- {{{other_names}}}
- Marché de Kanyosha
- Kanyosha Market Location within Burundi
- Coordinates: 3°25′54″S 29°21′39″E﻿ / ﻿3.43155°S 29.36093°E

= Kanyosha Market =

The Kanyosha Market (Marché de Kanyosha) is a public market in the Kanyosha zone of Muha Commune, Bujumbura, Burundi.

==Location==

As of 2010 Kanyosha in the south of the city was one of six major markets in Bujumbura.
The others were Bujumbura Central Market; Kinama in the north, Buyenzi (Ruvumera) and Kinindo in the west; and Musaga in the south.

==Events and issues==
In 2016 seven markets in Bujumbura were closed so they could be rehabilitated with funding from the European Union, including Kanyosha.
Traders were given a deadline of 18 January 2016 to vacate their stalls.
Temporary sites were allocated for the markets.
The site for the Kanyosha Market was not named.

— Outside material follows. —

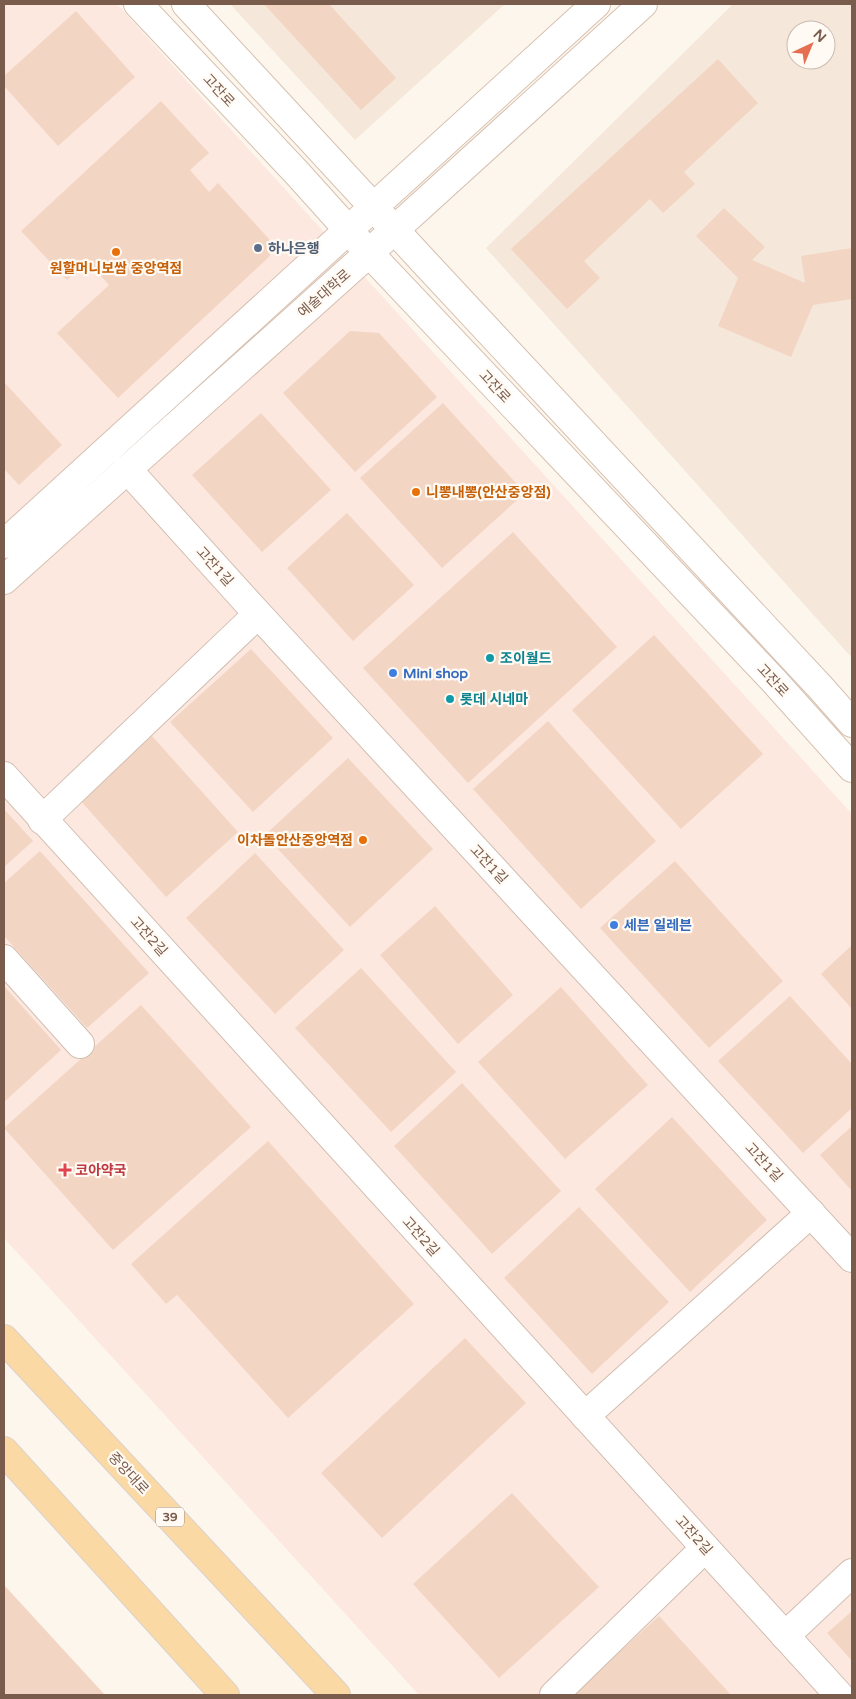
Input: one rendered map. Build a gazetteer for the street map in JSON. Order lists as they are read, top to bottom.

In June 2018 Kanyosha Market was incomplete and had been delayed due to problems in distributing the stands.
In August 2020 Wwacu reported that although the red roofs surrounded by brick walls gave the impression from outside of a modern market, inside there were no proper kiosks. Three workers were welding shelves in the sheds, but 799 metal kiosks were yet to be built.
The reason was that only 200 traders out of 799 had paid their fees to Alubuco, the kiosk construction company.

On 5 March 2021 Kanyosha market finally reopened.
There were meant to be 800 metals kiosks, but welders were still working on incomplete stalls.
A report in November 2022 said that the traders had to pay waste collection companies to collect garbage.
The "Green Network" company was doing a good job of collecting waste.
The market administration would also assist by unclogging gutters and setting up public garbage bins.